Reproduce every line of the material below except the pictures, keeping the pose lines and the first-view dot positions unchanged. In the dot coordinates given for each second view, multiply both numbers by 0.4 and round to whole numbers, with halves rounded up.

**DATA PROVIDED:**
(begin)
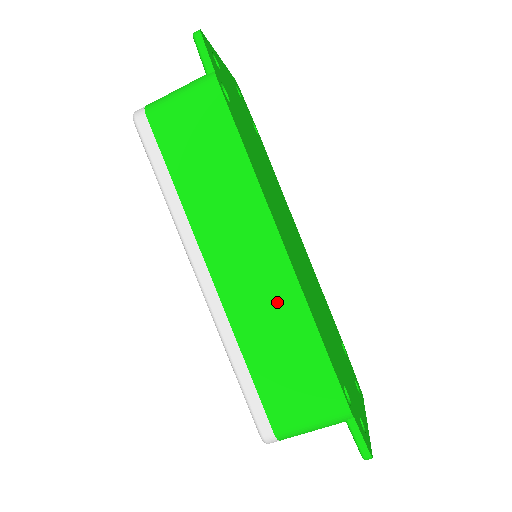
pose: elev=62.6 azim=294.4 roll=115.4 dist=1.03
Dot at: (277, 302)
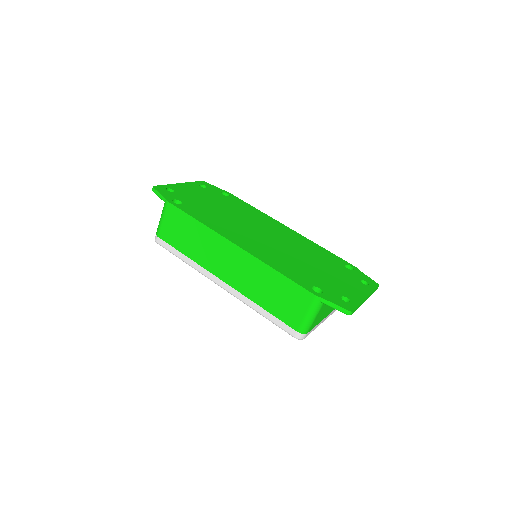
Dot at: (253, 271)
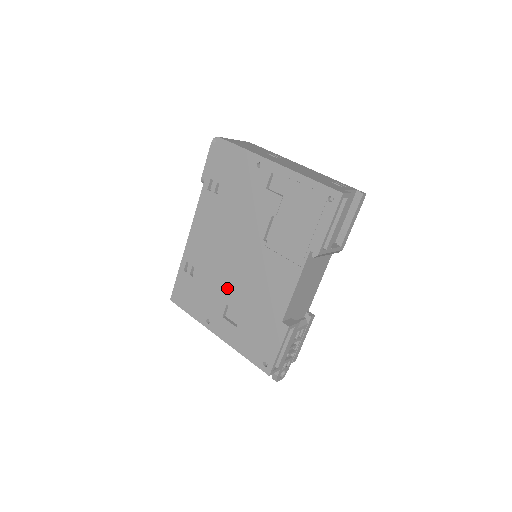
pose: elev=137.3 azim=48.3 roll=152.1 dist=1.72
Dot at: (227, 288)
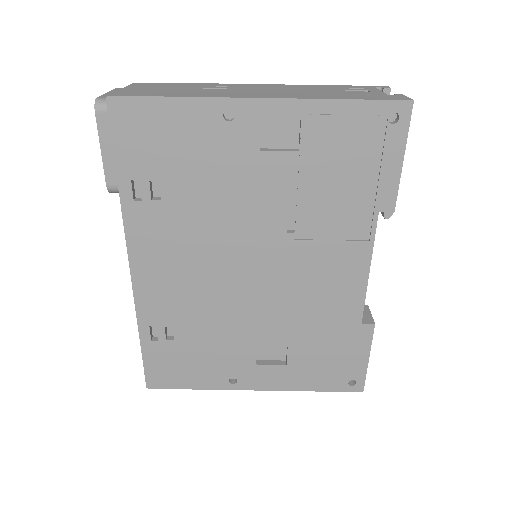
Dot at: (247, 326)
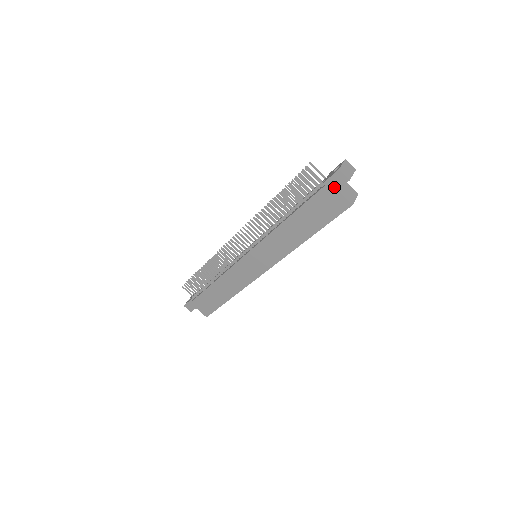
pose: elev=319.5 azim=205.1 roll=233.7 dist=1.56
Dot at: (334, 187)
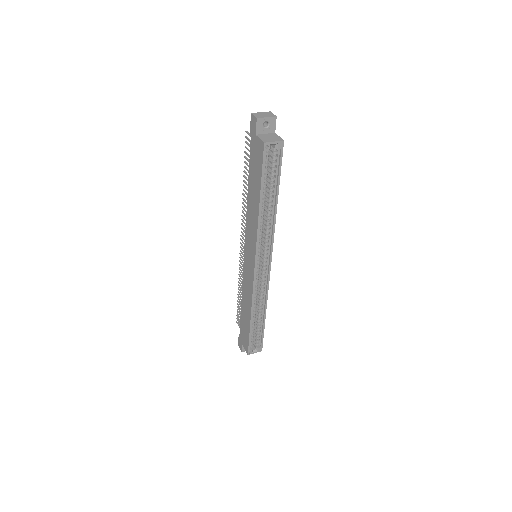
Dot at: (254, 133)
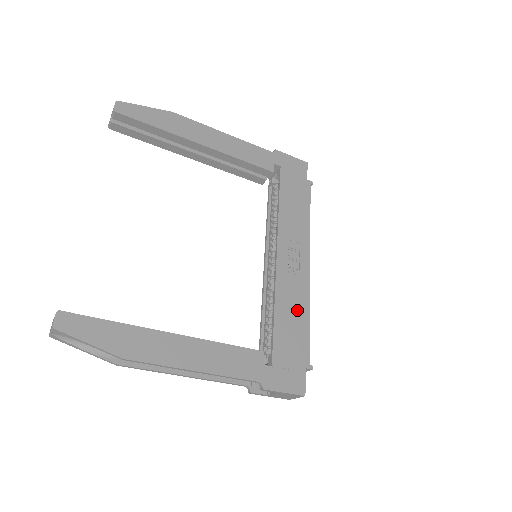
(end)
**RESULT:**
pose: elev=62.6 azim=294.4 roll=115.4 dist=1.03
Dot at: (277, 302)
Dot at: (101, 108)
pose: elev=137.3 azim=48.3 roll=152.1 dist=1.72
Dot at: (227, 288)
Dot at: (99, 130)
pose: elev=319.5 azim=205.1 roll=233.7 dist=1.56
Dot at: (334, 187)
Dot at: (102, 53)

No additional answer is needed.